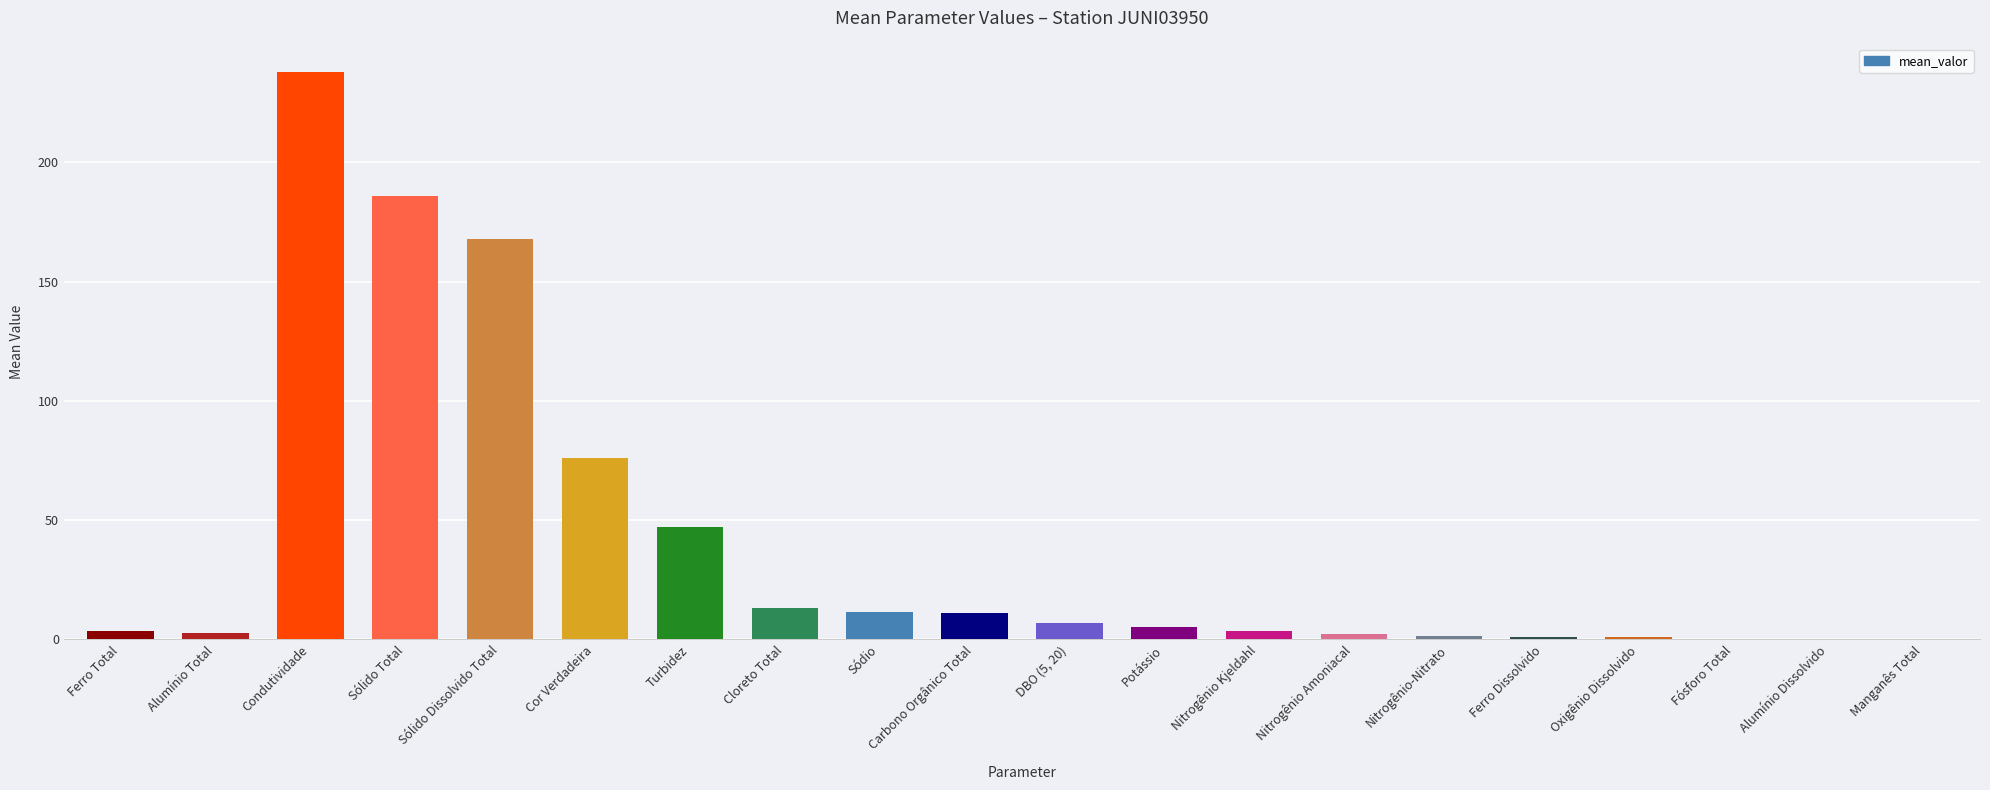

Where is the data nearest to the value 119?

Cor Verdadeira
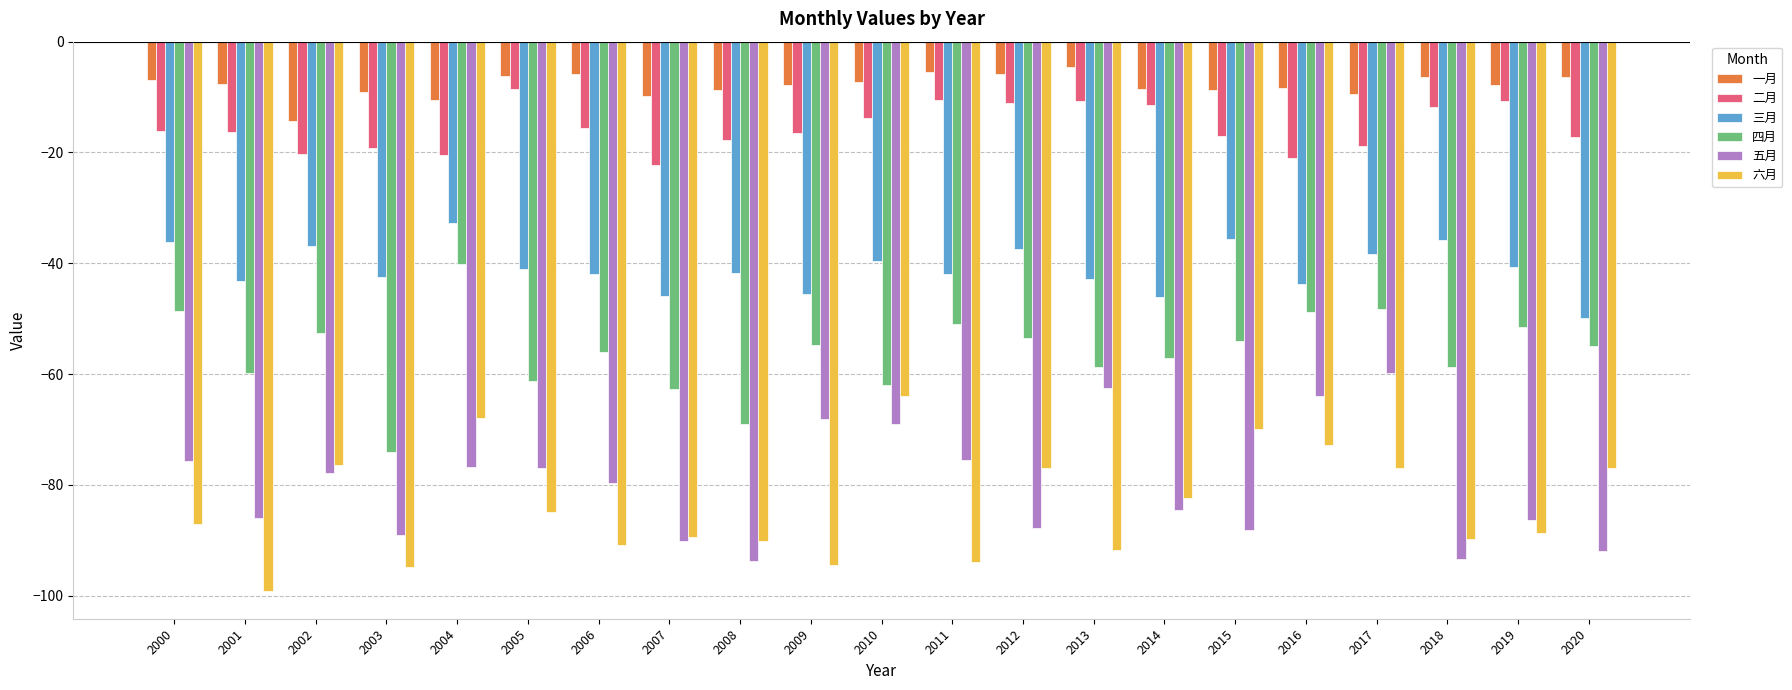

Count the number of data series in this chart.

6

> _TASK ITEM_: Please copy the records above word for word, leaving out the pictures.

> _ANSWER BELOW_:
Where is the data nearest to the value 119?

Cor Verdadeira

Count the number of data series in this chart.

6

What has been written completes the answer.